Lately, in my personal Bible reading, I have been working my way through the book of Acts. The book of Acts is the story of the beginning of the church. I’ve been amazed and reminded of the miraculous events that took place in the life of the church.
The miracles start right away in the first chapter of Acts as the disciples witness their rabbi, Jesus, ascend into heaven. At the time the church was a very young movement.
The church was a group that did not have a lot of credibility in the eyes of its culture, yet that did not stop it from being bold.
As this group began to come together, its critics wanted them stopped. The critics could see that this movement could get out of hand and could potentially become very hard to control at a later time.
They wanted this movement shut down, and quickly.
One of the early church’s most ardent opponents was a man by the name of Saul. Saul would do anything to see that the message of this group known as Christ followers was silenced.
He had many killed for spreading the message that Jesus had risen from the dead, but something happened to Saul that altered his life’s calling.

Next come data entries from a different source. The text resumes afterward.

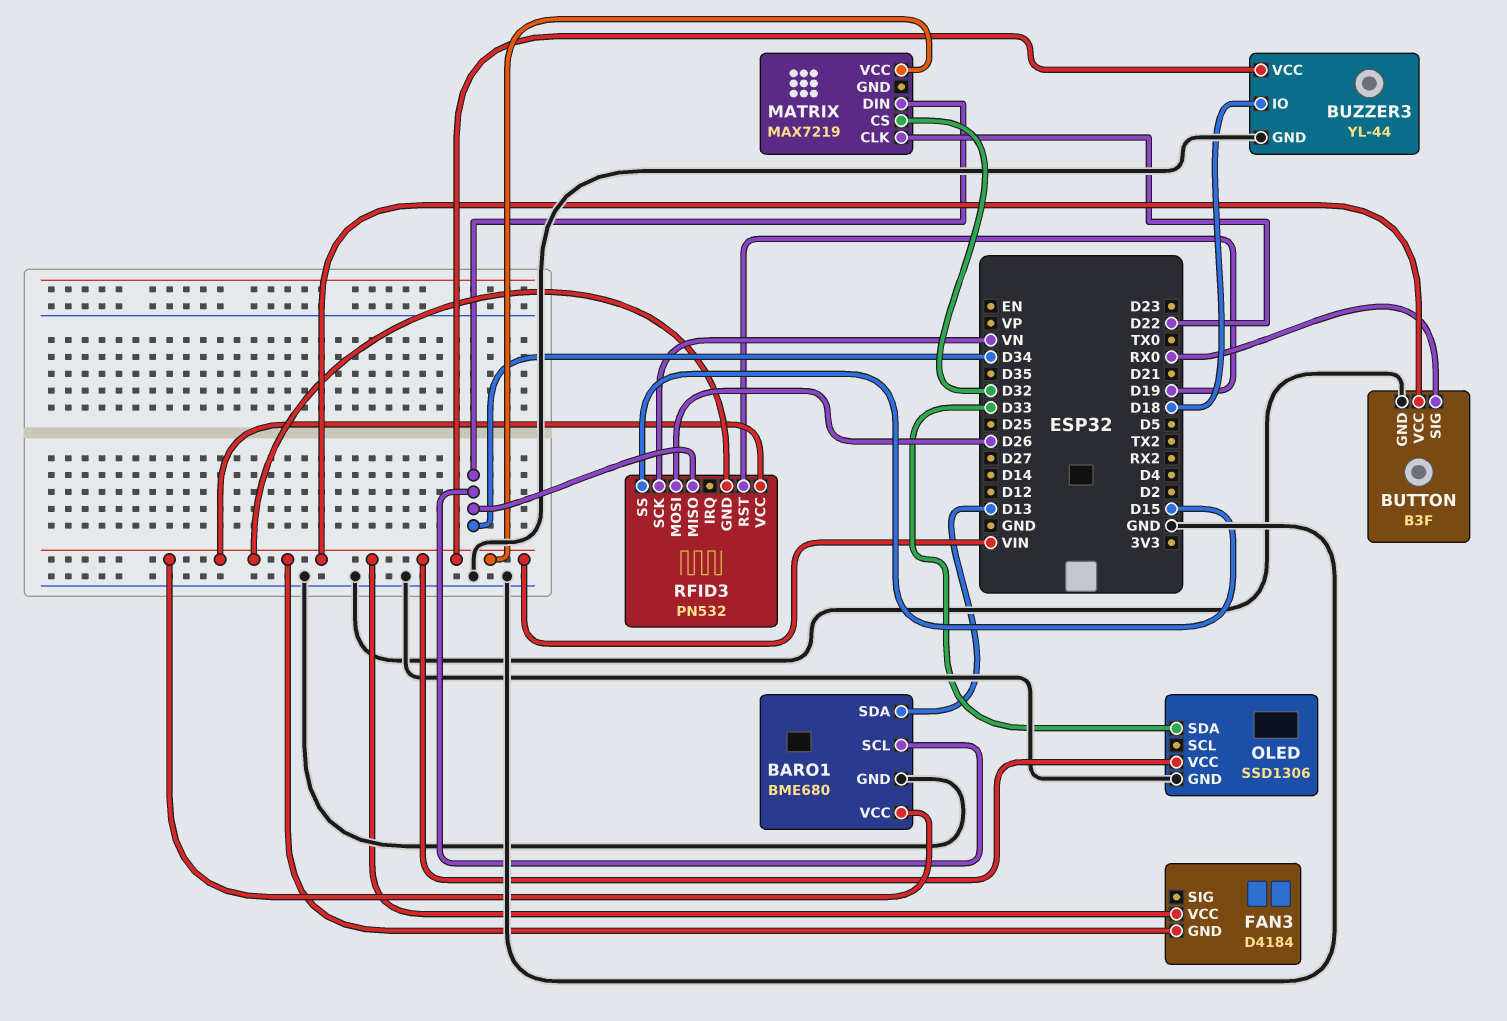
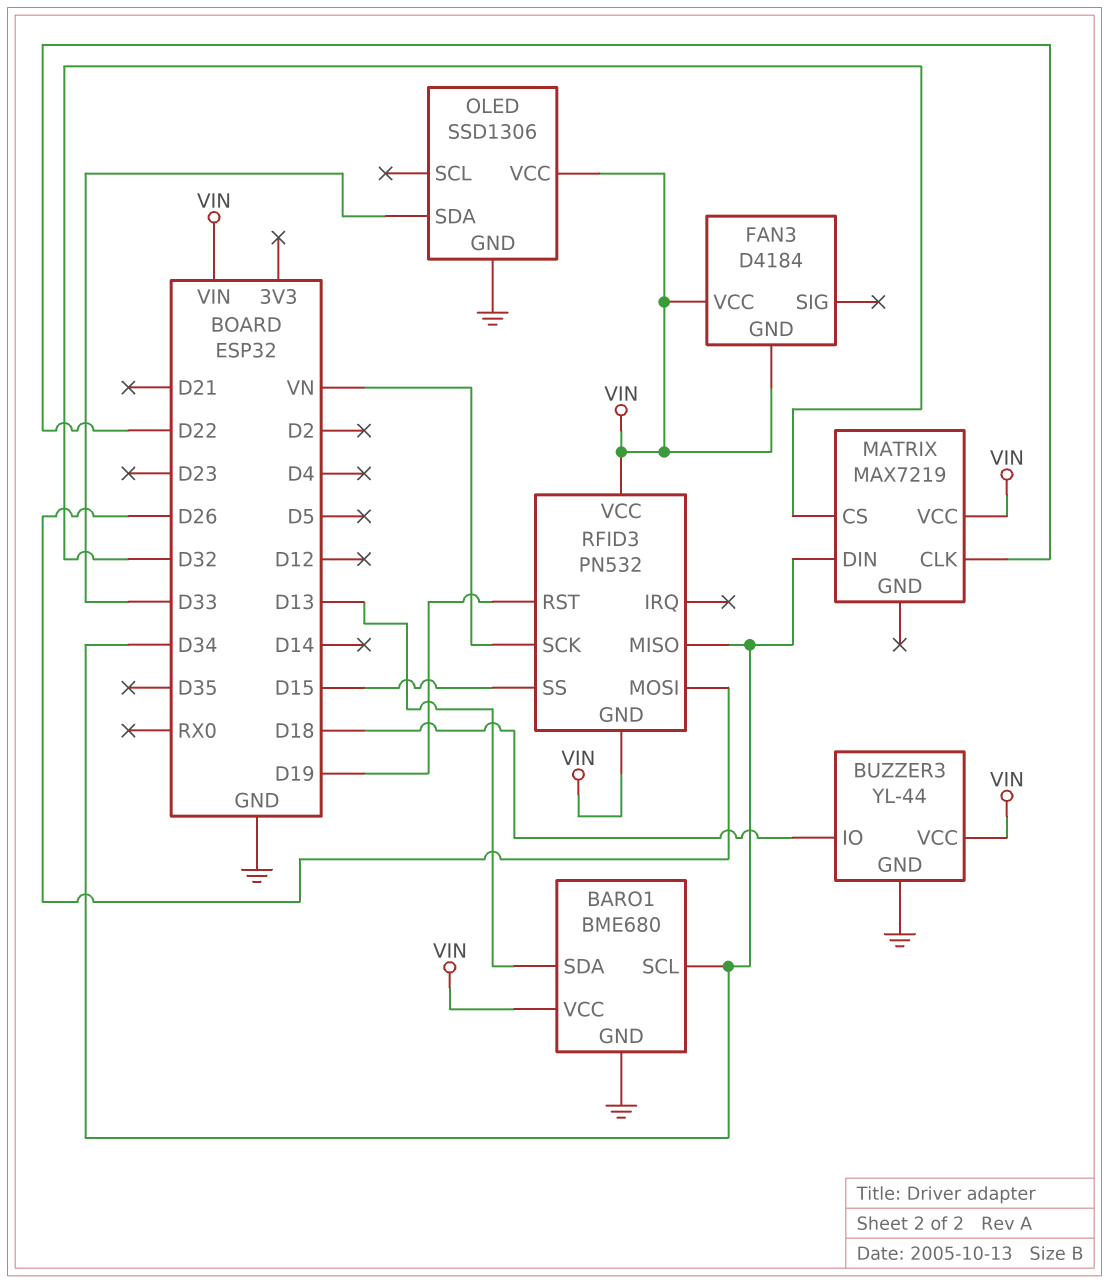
BUTTON: B3F -> none
BUTTON pin GND: GND -> none
BUTTON pin SIG: RX0 -> none
BUTTON pin VCC: VIN -> none

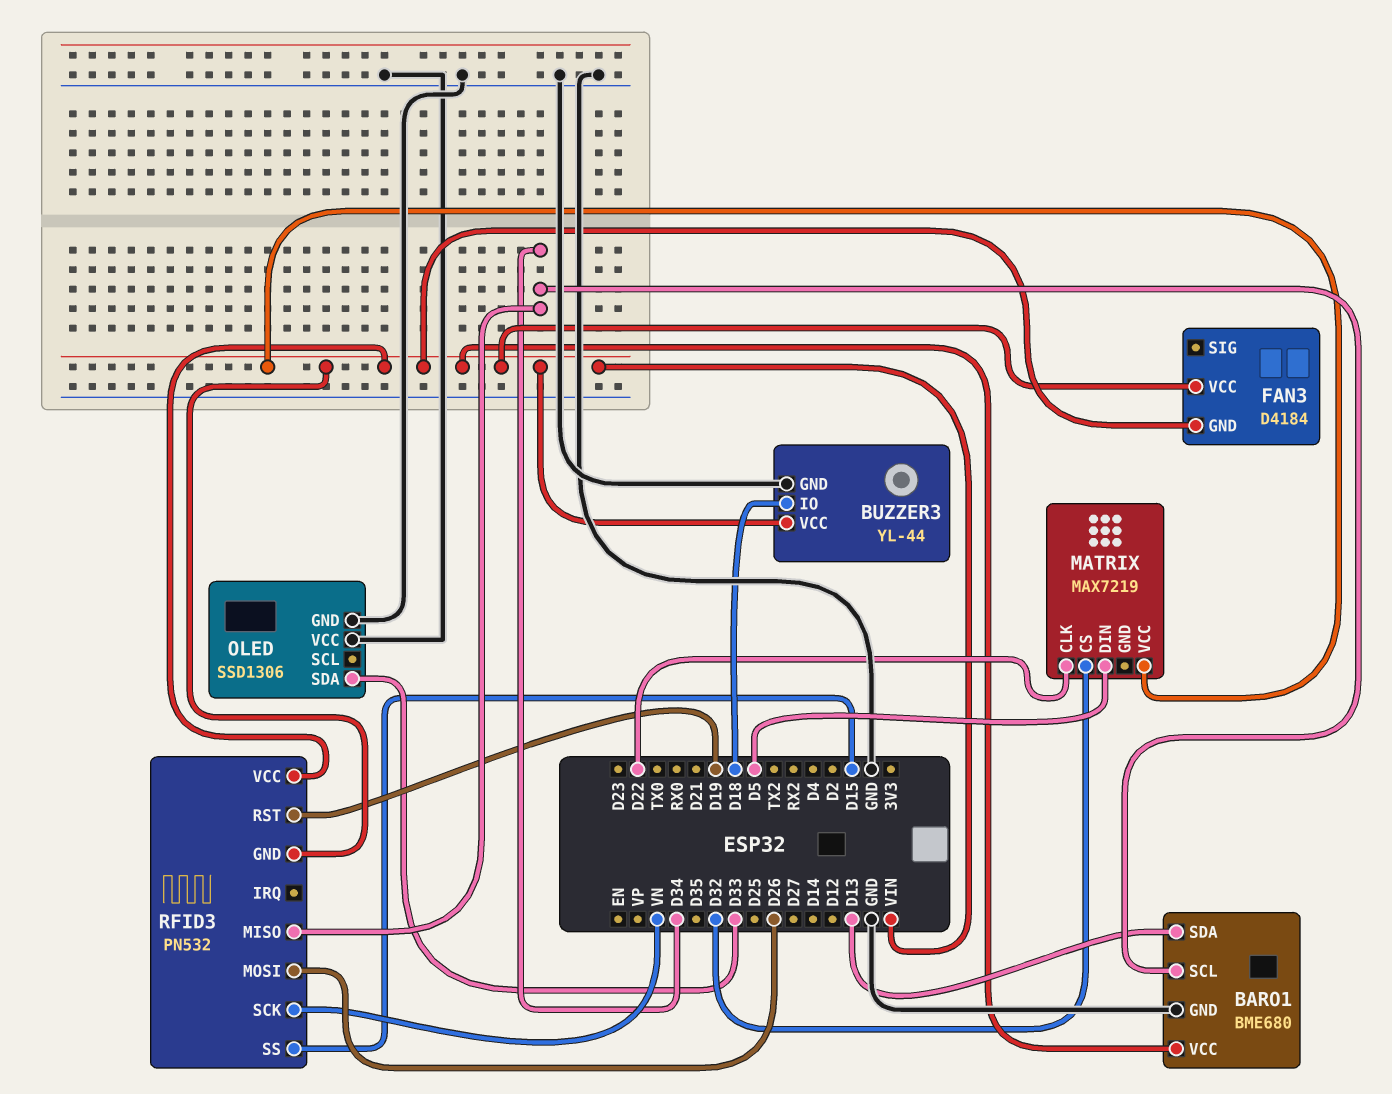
MATRIX pin DIN: D34 -> D5
OLED pin VCC: VIN -> GND

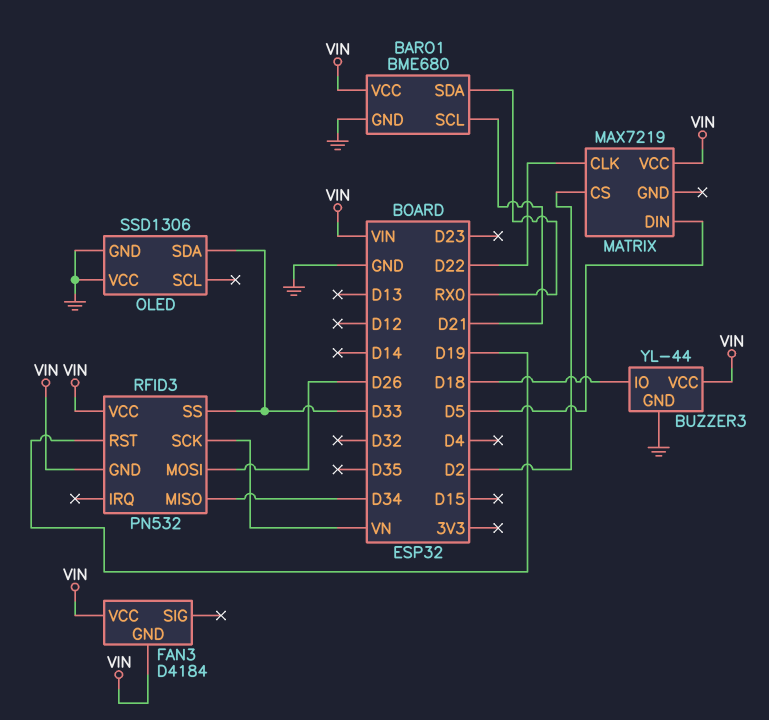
BARO1 pin SCL: D34 -> D21
BARO1 pin SDA: D13 -> RX0
MATRIX pin CS: D32 -> D2
RFID3 pin SS: D15 -> D33

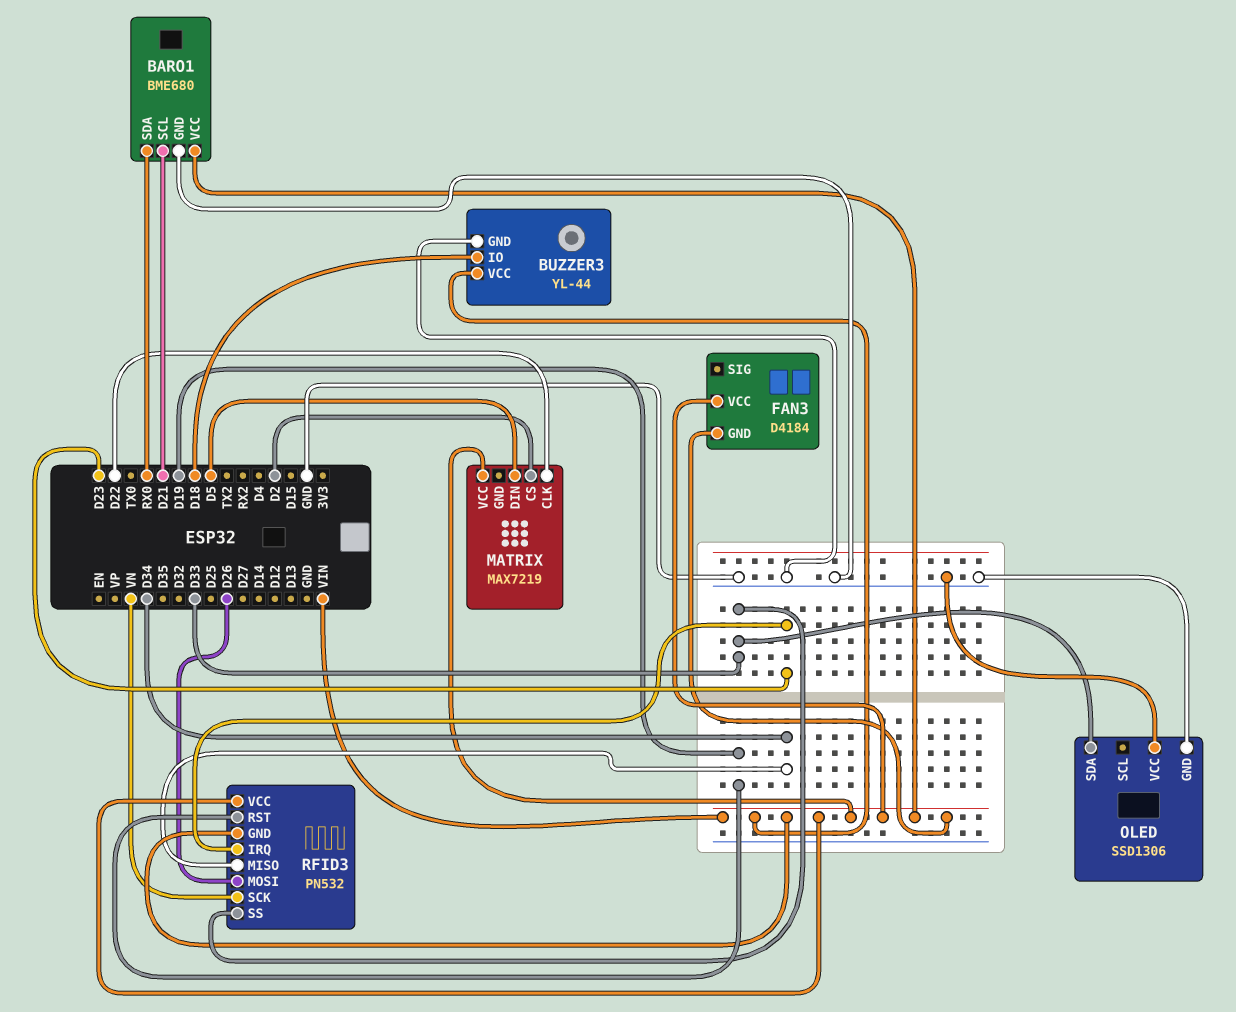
RFID3 pin IRQ: none -> D23

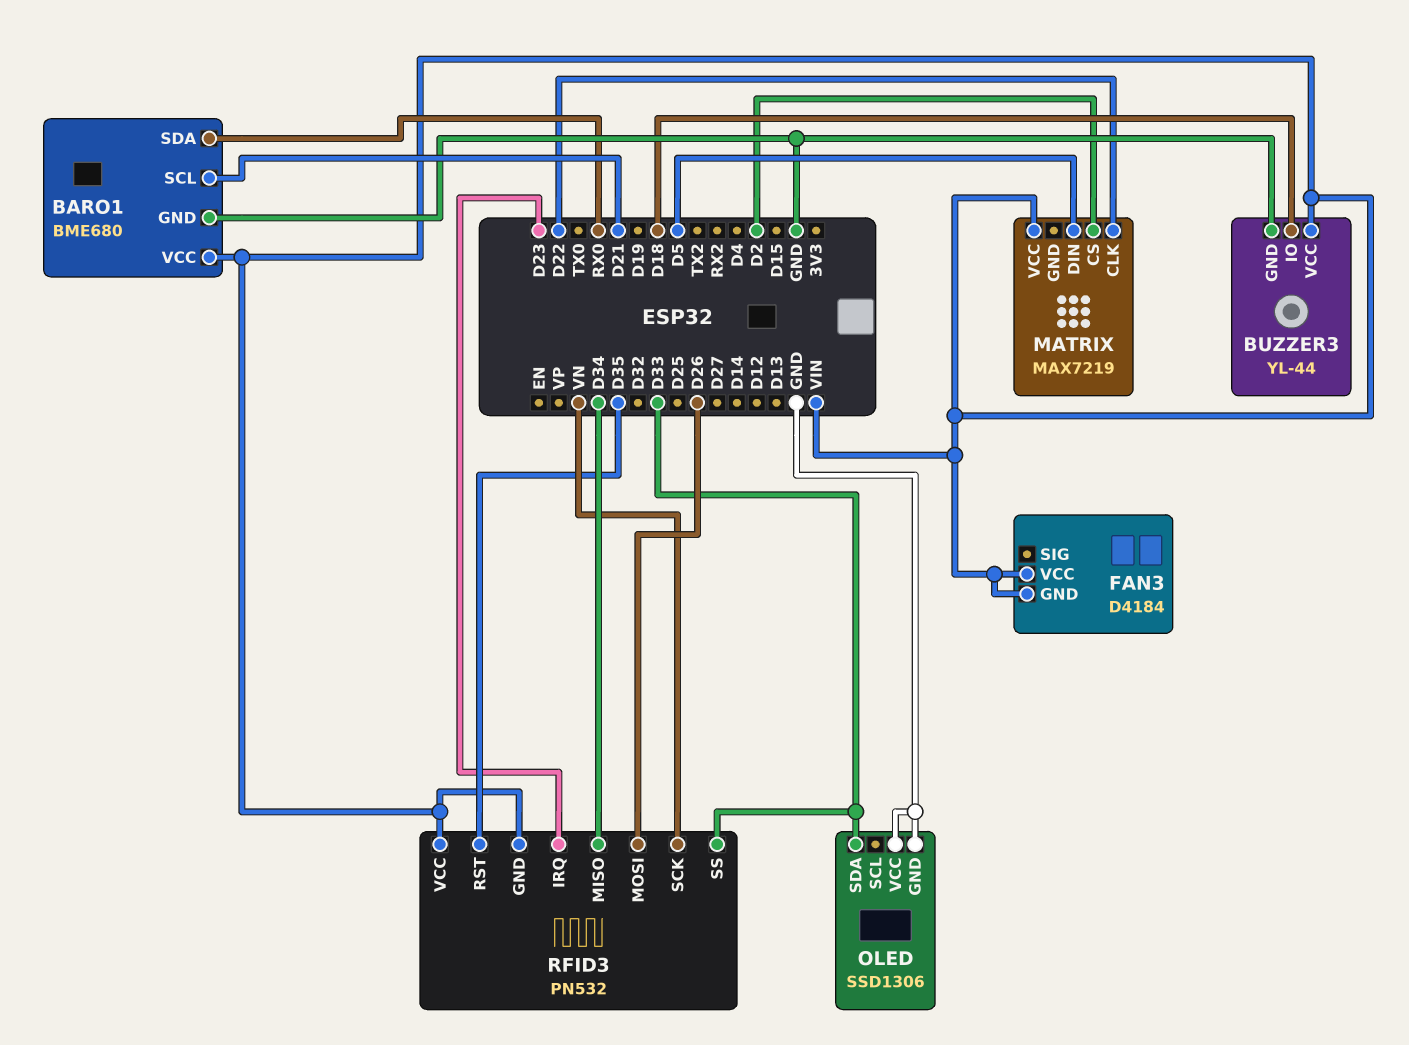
RFID3 pin RST: D19 -> D35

He had an encounter with Jesus.
Jesus called Saul to proclaim the good news of Jesus’ love. Saul became known as Paul. Paul turned from persecuting Christ followers to becoming one of them. Paul then began to spread the message of Jesus instead of trying to squelch it.
So this movement continued on, but not without resistance. This movement grew despite the fact that what it was teaching was often countercultural.
This movement expanded despite the fact that people did not originally understand what was being taught. Paul and others had to understand the culture they were speaking to. He had to find a way to connect with them.
This is the challenge for those who are Christ followers today. We must learn to find ways to engage our culture. Once we learn to engage with today’s culture, then we will be able to share with people the gospel message that Jesus Christ loves them, died for them and wants to have a relationship with them.
Acts 17 records Paul speaking to three different groups. One of the groups he spoke to was a crowd in a city called Athens. The city of Athens worshiped many different gods.
Here is what Paul had to say to them in Acts 17, verse 23: “For as I walked around and looked carefully at your objects of worship, I even found an altar with this inscription: to an unknown god. So you are ignorant of the very thing you worship — and this is what I am going to proclaim to you.”
Paul was able to recognize what was going on in the city. He noticed what had their attention, their gods. So he asks them, “What if I could tell you about this unknown God, what if I could tell you his name, would that gain your interest?” He started to tell them about Jesus. He was able to recognize, right away, where they were as a people with regard to their spirituality. He began to tell them story of God from creation all the way to the resurrection of Jesus.
I believe what happened in the book of Acts is relevant for those who call themselves followers of Jesus today. The movement started out strong but soon had to adapt the methods it used to tell others about Jesus.
We live in a culture much like that found in Athens. People worship a lot of different gods: money, popularity, sexuality, independence, and the list goes on. So as Christ followers tell people about Jesus, we often have to start from the beginning. Start with the creation story and work toward the resurrection. We must use new methods to once again tell the unchanging message of gospel, the good news!
As we seek to once again tell the old, old story in new ways there is always the danger of reflecting culture instead of influencing it. That is the tension, reflecting versus influencing, the first followers of Christ faced. Those who are following Jesus in 2015 face the same tension. We must not reflect culture but understand it so we can tell others about Jesus in a way that makes sense to them.
There are many people today who do not know much about the story of Jesus. Recently an Episcopal priest was asked, “What is that guy doing up there on the plus sign?” (James Emery White, The Rise of the Nones). It’s time we tell those who ask such questions in a way that will be meaningful to them. Tell them in a way that draws them to the love of Christ.